The specific application scenario is a classroom with a frame width of 640 pixels, height of 480 pixels and frame rate of 30 frames per second, ensuring high-quality data acquisition and analysis.
Figure 14 shows a screenshot of the prototype system, which we now introduce: Firstly, the system uses three specific metrics to evaluate micro-expressions: focused emotion, group emotional state and expressed emotion. The three graphs on the right represent the score curves of these metrics, with the vertical axis showing the metric scores. Higher scores indicate higher levels of focused emotion, group emotional state and expressed emotion. The horizontal axis represents time, showing the emotional values at each time point.
The classroom group emotion perception curve below represents the overall emotional value of the classroom. The radar chart in the lower left corner shows the ratio of occurrences of each behavior to the total number, used as weights. By weighting and summing each behavior, the classroom group emotion value is obtained.

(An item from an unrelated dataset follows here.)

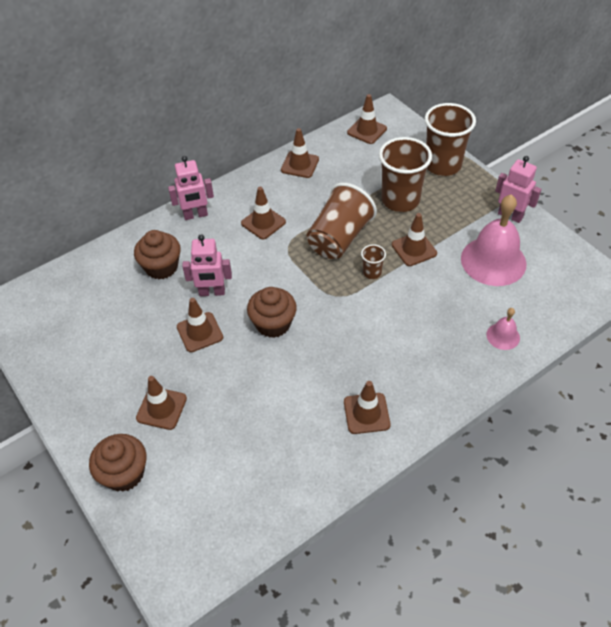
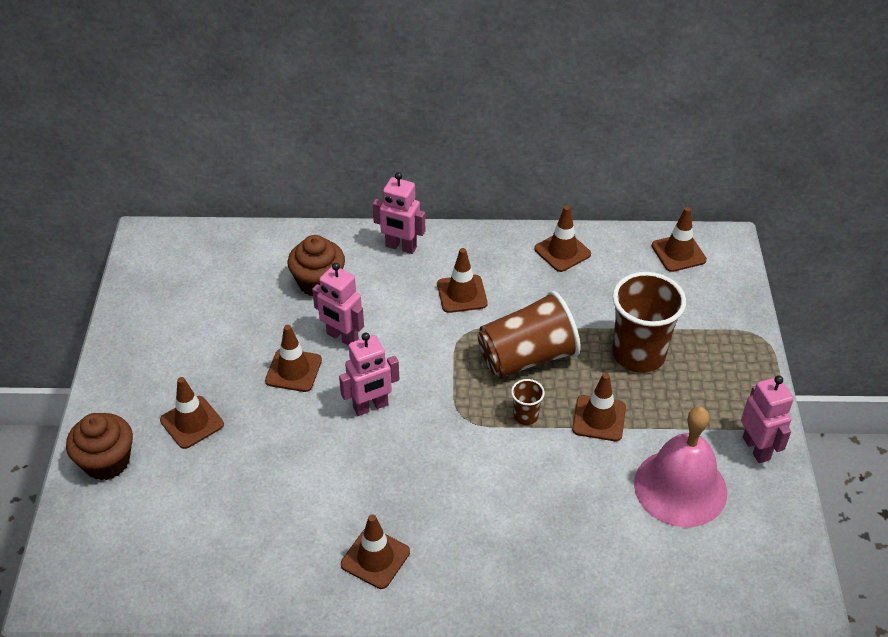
camera: 35 degrees right, 5 degrees down
(273, 324) = (371, 406): brown cupcake -> pink robot
(442, 165) = (731, 342): brown cup -> none
(503, 336) = (604, 577): pink bell -> none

The system interface also includes real-time video data captured during the class, with the video capture time displayed in the upper left corner. The bounding boxes in the video indicate identified students, and the number above each box represents the individual student’s emotion value. These emotion values are crucial for teachers, as higher emotion values indicate better student engagement, allowing teachers to adjust their teaching methods accordingly.
The contribution of this application is significant. By providing real-time, detailed insights into students’ emotions, the system enables teachers to create more responsive and effective learning environments. This proactive educational approach not only improves individual student performance but also enhances the overall classroom atmosphere, fostering a more supportive and engaging learning experience.